Francesco tomó la mochila -la misma que teníamos en España- y desapareció en el ascensor. Yo me quedé en el coche a esperarlo. Me dije que probablemente cortarían el envoltorio con un cortaplumas para probar la calidad de la mercancía. Después pensé que era una tontería de película.
Pasaron unos diez minutos, la luz roja del ascensor se encendió y yo vi mentalmente una veloz película. Las puertas automáticas se abrían con lentitud pero no salía Francesco. En su lugar aparecían dos hombres con grandes pistolas. Eran policías que me gritaban que saliera del coche con las manos en alto.

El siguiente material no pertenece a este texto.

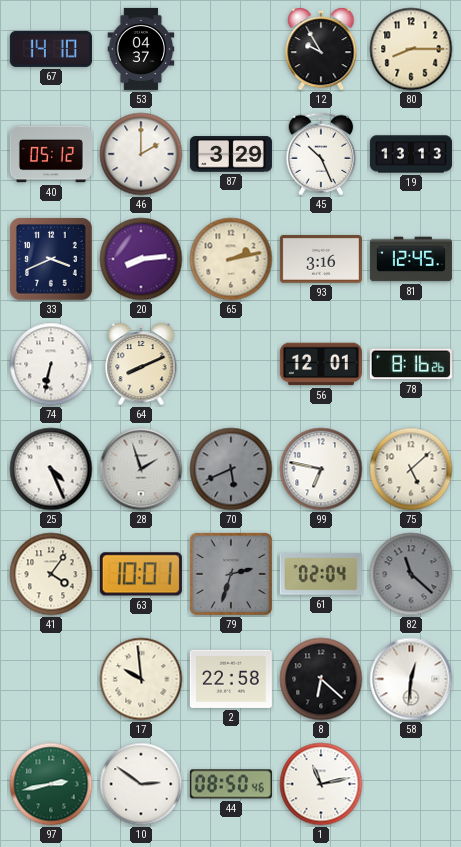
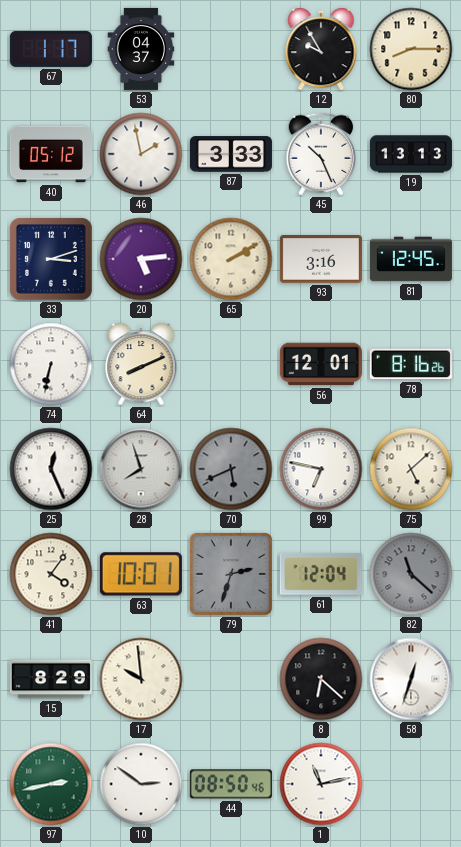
67: 14:10 -> 1:17
46: 2:00 -> 1:58
87: 3:29 -> 3:33
33: 3:41 -> 3:12
20: 8:14 -> 5:14
65: 2:13 -> 2:10
25: 4:26 -> 12:26
28: 1:57 -> 7:57
61: 02:04 -> 12:04
15: none -> 8:29
2: 22:58 -> none
58: 12:31 -> 12:33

Me hacían apoyar las manos en el capó, me obligaban a abrir las piernas y me registraban.
Debía decir que no sabía lo que estaba sucediendo. Cuando me preguntaran por la cocaína diría que yo no sabía nada. Mi amigo Francesco me había pedido que lo acompañara a casa de una persona para un recado. Yo lo había acompañado y eso era todo. ¿Qué pasaba? ¿Qué querían de mí? Tenía un tono decidido pero sentía que estaba a punto de ponerme a llorar.

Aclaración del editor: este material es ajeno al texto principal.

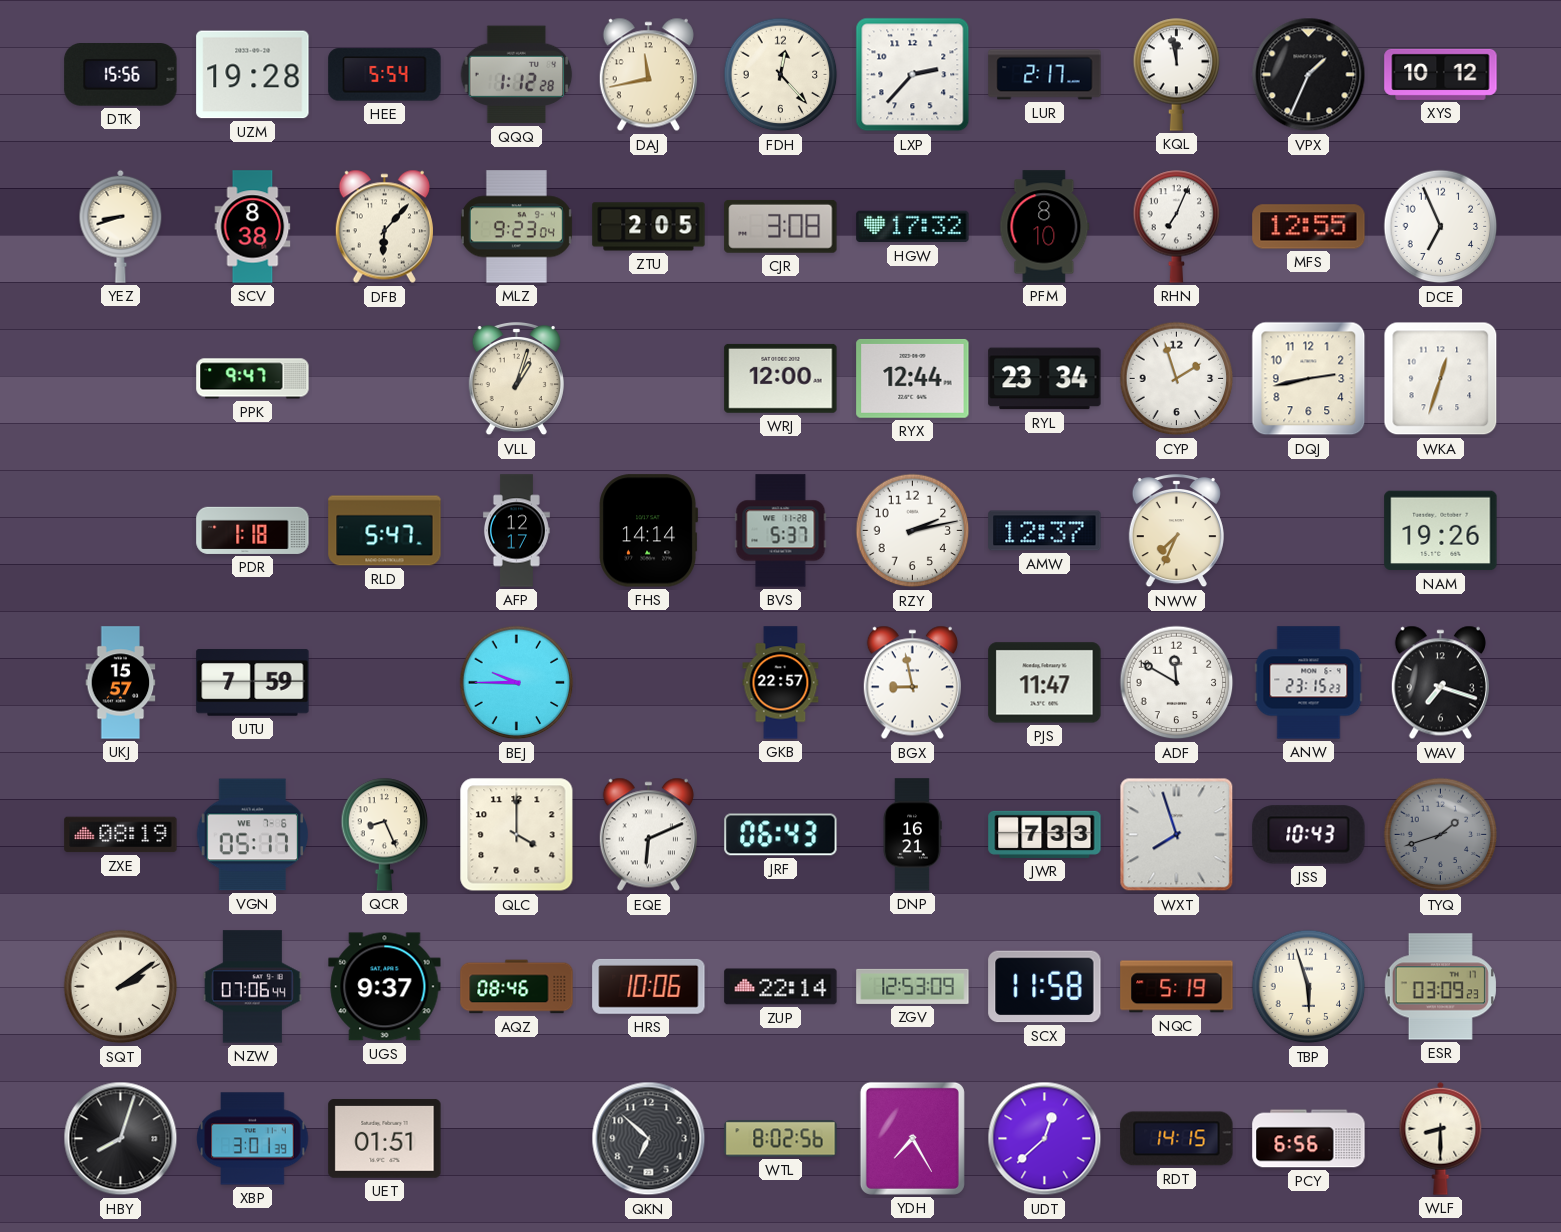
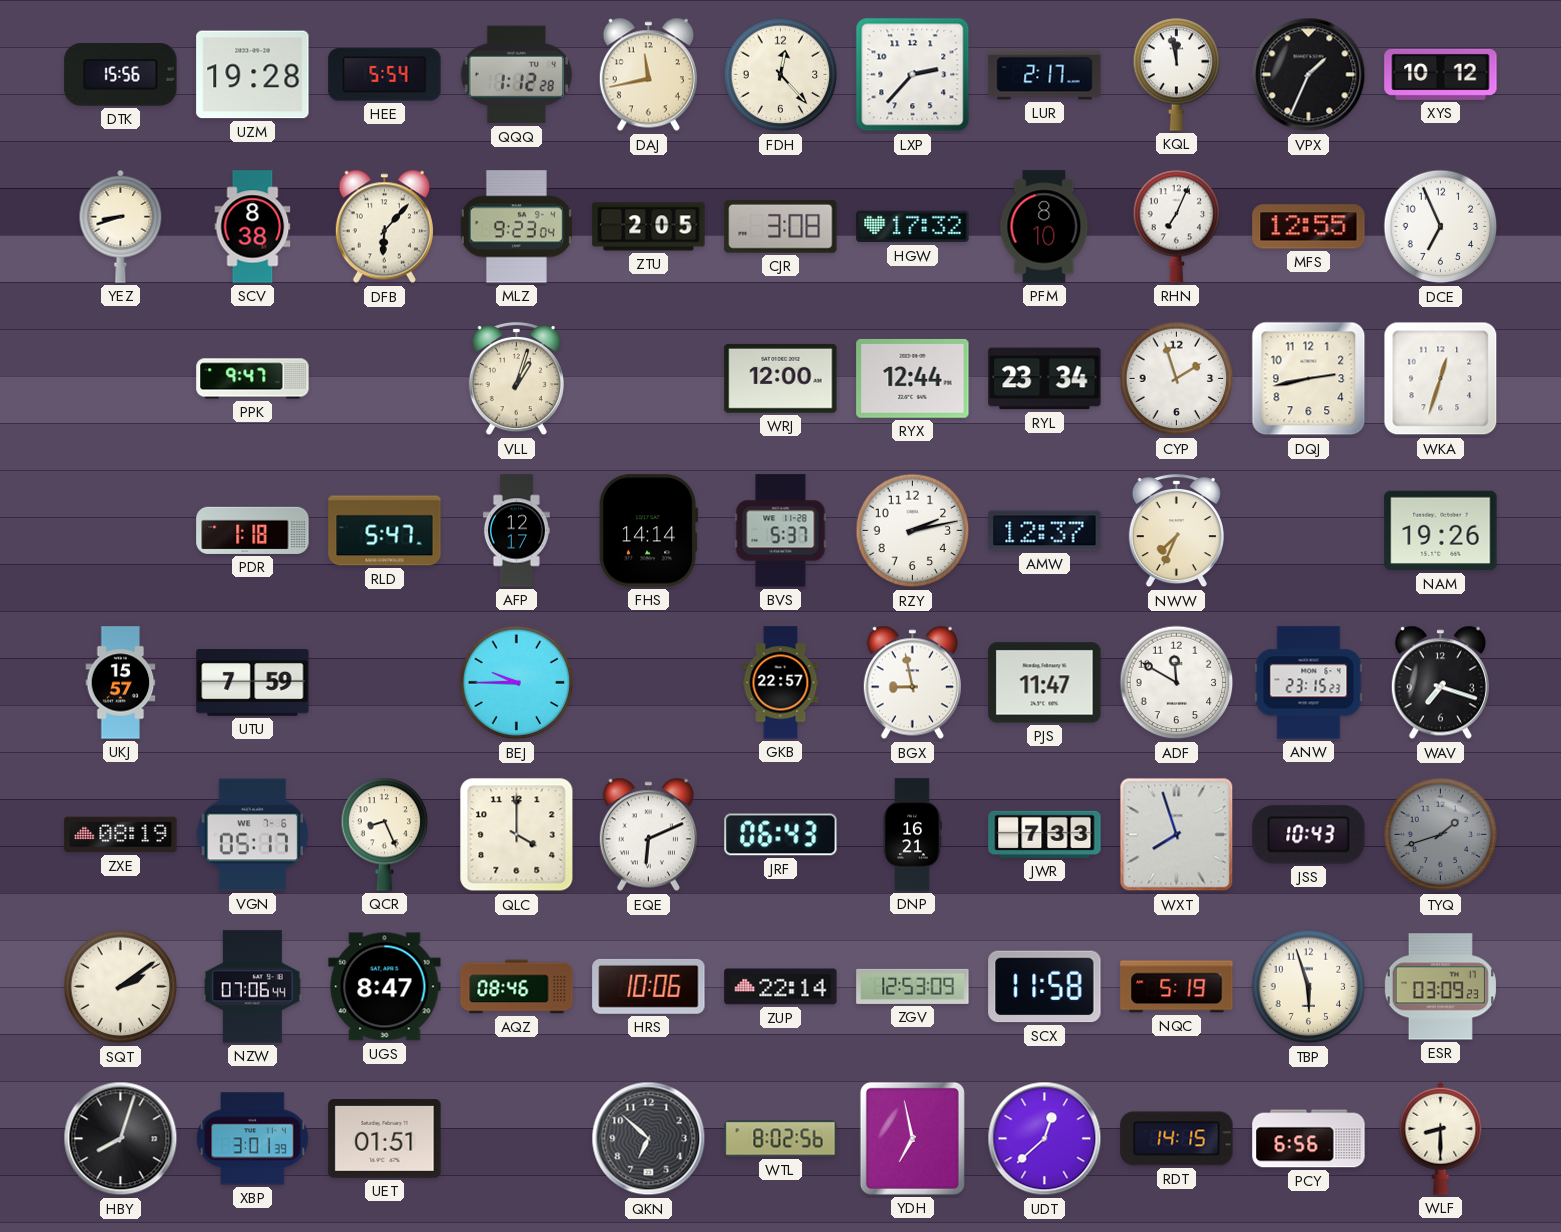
UGS: 9:37 -> 8:47
YDH: 7:25 -> 6:58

Las puertas del ascensor se abrieron muy despacio y salió Francesco, con la mochila en los hombros. Mientras él caminaba apresuradamente hacia el coche, me di cuenta de que una vez más había contenido la respiración.
– Hecho -dijo mientras se subía.
Puse en marcha el coche, salimos por la rampa, bajé la ventanilla y pulsé el botón para abrir la verja. Mientras enfilábamos la calle, Francesco me tiró de la manga. Me volví y vi la mochila abierta, llena de billetes. Repleta. Todavía no sabía cuánto era, pero sabía que nunca había visto tanta pasta. Me vinieron ganas de reír. Me vinieron ganas de abrazarlo. Había sido tan malditamente fácil que todas mis dudas y todos mis temores me parecieron absurdos. Además, qué coño, no habíamos hecho nada malo. Si aquél, quienquiera que fuese, quería meterse la cocaína a kilos, era asunto suyo. En mi euforia pensé que debíamos hacer una decena de operaciones por el estilo, guardar un buen montón de dinero y después estaba bien, basta.

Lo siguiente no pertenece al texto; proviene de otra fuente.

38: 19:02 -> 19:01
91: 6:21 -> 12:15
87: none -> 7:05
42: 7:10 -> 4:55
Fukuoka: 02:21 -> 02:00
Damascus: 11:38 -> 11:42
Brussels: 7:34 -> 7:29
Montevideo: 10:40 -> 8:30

Ese pensamiento me gustó. Perfecto, ahora tenía un proyecto para el futuro. Las cosas podían tener un sentido, ¡y eso era tan alentador! Barría cualquier resto de sensación de culpa. Un concepto como el último cigarrillo de Zeno. *Con cierta elasticidad. Obviamente, me había olvidado por completo de mis propósitos de antes del viaje. Como, por ejemplo, volver a estudiar, volver a una vida normal, etcétera. Ahora pensaba que había una montaña de dinero para ganar sin hacerle daño a nadie. No nos dedicábamos a robar bancos. Y tampoco teníamos por qué continuar así toda la vida. Me repetía con una obsesión de demente que bastaba una decena de operaciones por el estilo y después pensaría en el futuro. Pero sin problemas, ningún problema. Si quería, hasta podía comprarme una casa. Diría a mis padres que había ganado en las apuestas del fútbol o cualquier otra cosa. Quién sabe cuánto había exactamente en aquella mochila. No me importaba nada más que aquellos billetes. Quería tocarlos, hundir las manos en ellos. Era un chico normal de veintidós años.